Knowing what a loyal customer I am, my dealer was happy to see me. “Let me show you what I’ve got,” she said. “I’ve got some good stuff for you.”
As she showed me bags of Jackie O., I kept saying “bigger!”
I finally settled on a bag that would last me a long time. I was excited about it. I thanked my dealer, promised to come back and snuck out the door with my newest pair of sunglasses!
Instantly upload new picture. Change profile. In our culture of Craigslisting, iPoding, Facebooking, online shopping, online dating, automated this and digital that, just about every possible human interaction is becoming exponentially more impersonal. And perhaps not so fortunately, our social relations are being watered down to a single “poke.”
All of these impersonal social relations mean that it’s difficult to get noticed in the real world — especially by objects of our desire. Because everything I need to know about you I can read on Myspace. I can read your profile to decide if the real you is interesting enough for me to talk to.
Part of the appeal of representing ourselves online is the chance to be anybody but our boring selves. Online profiling is a lot like celebrity in the sense that once logged in, we get to imagine and create a meticulously manicured representation of ourselves. In an online profile, we are the stars of our own spectacle, produced by You Pictures. But what we really want is for people to get to know the person behind the spectacles. Fashion, both good and kooky, can be used to get people to notice the real you. Once you’ve got them reeled in, you can tell them whatever your online profile might say. It’s the reeling in that’s tough.

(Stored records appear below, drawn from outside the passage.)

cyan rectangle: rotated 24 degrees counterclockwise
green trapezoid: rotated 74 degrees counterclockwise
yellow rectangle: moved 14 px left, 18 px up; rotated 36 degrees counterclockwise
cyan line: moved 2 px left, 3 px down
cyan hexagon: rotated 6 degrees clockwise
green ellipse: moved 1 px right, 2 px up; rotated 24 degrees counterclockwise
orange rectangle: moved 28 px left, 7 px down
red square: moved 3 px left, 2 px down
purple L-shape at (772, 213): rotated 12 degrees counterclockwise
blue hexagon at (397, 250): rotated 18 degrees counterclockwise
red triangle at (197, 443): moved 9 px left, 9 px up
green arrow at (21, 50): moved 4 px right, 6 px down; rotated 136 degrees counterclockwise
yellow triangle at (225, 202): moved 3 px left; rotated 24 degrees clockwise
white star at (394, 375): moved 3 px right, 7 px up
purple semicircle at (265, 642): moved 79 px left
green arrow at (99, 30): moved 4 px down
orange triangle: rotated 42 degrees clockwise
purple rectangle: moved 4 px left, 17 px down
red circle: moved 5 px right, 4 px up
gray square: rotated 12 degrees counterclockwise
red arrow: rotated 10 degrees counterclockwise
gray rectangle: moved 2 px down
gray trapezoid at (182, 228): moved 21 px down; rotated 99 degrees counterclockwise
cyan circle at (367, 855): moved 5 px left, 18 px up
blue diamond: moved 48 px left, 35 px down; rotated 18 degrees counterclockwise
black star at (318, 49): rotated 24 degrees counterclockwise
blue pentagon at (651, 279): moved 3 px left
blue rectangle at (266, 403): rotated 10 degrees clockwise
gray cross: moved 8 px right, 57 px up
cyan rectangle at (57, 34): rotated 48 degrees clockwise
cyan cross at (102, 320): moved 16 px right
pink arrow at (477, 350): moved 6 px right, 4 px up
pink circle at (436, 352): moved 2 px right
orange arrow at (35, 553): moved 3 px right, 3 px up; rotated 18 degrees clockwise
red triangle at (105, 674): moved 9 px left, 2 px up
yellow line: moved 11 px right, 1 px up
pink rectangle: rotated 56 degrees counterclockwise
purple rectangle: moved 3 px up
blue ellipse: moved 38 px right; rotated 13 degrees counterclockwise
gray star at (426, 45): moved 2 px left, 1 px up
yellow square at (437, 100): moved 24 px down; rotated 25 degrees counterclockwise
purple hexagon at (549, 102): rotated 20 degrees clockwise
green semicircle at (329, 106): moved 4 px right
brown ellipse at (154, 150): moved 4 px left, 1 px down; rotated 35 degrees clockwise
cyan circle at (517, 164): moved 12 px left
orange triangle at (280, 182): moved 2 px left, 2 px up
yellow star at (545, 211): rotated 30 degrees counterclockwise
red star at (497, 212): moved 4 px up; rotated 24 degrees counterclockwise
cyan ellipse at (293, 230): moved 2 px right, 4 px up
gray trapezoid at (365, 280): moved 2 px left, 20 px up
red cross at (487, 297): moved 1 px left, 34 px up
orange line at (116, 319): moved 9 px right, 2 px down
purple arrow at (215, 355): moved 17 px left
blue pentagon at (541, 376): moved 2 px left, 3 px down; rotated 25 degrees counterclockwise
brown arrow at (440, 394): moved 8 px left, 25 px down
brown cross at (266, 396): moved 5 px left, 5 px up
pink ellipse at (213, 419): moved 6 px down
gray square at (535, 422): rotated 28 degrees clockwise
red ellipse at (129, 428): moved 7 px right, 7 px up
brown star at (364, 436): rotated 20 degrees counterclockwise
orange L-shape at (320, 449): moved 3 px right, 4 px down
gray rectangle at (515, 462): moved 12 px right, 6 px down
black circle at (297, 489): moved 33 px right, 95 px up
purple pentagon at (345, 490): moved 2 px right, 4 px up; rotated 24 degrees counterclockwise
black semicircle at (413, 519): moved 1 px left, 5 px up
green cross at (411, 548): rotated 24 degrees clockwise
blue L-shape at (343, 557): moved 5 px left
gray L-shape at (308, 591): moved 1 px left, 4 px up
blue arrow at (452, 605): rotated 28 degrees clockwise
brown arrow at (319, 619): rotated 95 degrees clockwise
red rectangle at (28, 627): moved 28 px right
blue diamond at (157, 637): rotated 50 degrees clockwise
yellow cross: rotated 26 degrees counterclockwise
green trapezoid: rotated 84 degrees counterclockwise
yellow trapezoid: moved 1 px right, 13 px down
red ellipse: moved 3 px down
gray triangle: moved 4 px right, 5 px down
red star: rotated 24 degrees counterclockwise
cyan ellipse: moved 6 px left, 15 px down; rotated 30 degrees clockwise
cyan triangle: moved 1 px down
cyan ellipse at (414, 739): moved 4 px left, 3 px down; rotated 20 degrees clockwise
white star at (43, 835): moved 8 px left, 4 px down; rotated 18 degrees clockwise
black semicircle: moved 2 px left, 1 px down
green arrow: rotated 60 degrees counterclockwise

One of the tasks of fashion is to encourage these live, interpersonal relations, to inspire random people to say to you, “Nice haircut!” or to ask, “Where did you get those great shoes?!” Because actually, maybe your shoes are really ugly, and maybe your haircut makes you look like an ass hat. In the end, the intent of the compliment doesn’t really matter Nobody hates a compliment. And everybody knows that a good compliment can go a long way.
Here is where sunglasses and other fashion gimmicks kick in. A gimmick commands attention and makes you immediately recognizable and remembered for that trait. Everybody has a gimmick. It could be an accessory, a particular style, a way of speaking, the way you walk, a haircut or even the fact that you snore.
For the divas and the fashion conscious, the most immediate task of the gimmick is to get noticed, especially in our impersonal, online profiled culture.
Ever since Jacqueline Kennedy Onassis popularized the “huge-black-sunglasses-and-scarf-over-head” look, shades have become a major fashion gimmick, a pronunciation of “fabulousness,” and a defining must-have for celebrities and celebutantes. We use sunglasses and fashion as tools not only to cover up, but also to draw attention to our actual selves on the street in an attempt to transcend our profiles and ignite an actual interpersonal relationship instead of an inter-profile relationship.
Why else do people wear these glamour tools at the club, at night, in the rain, indoors, at the dinner table? In our search for designer glasses, kooky frames or a simply a pair that nobody else has, we’re really competing for eye-level attention. Let’s face it: It’s difficult to ignore a pair of outrageous sunglasses as they come at you from 100 feet away.
So if you want to have a meaningful relationship, don’t “poke.” If you want to be noticed, change your look! You are what you wear.
Madison Moore loves to get his sunglasses on, all night long.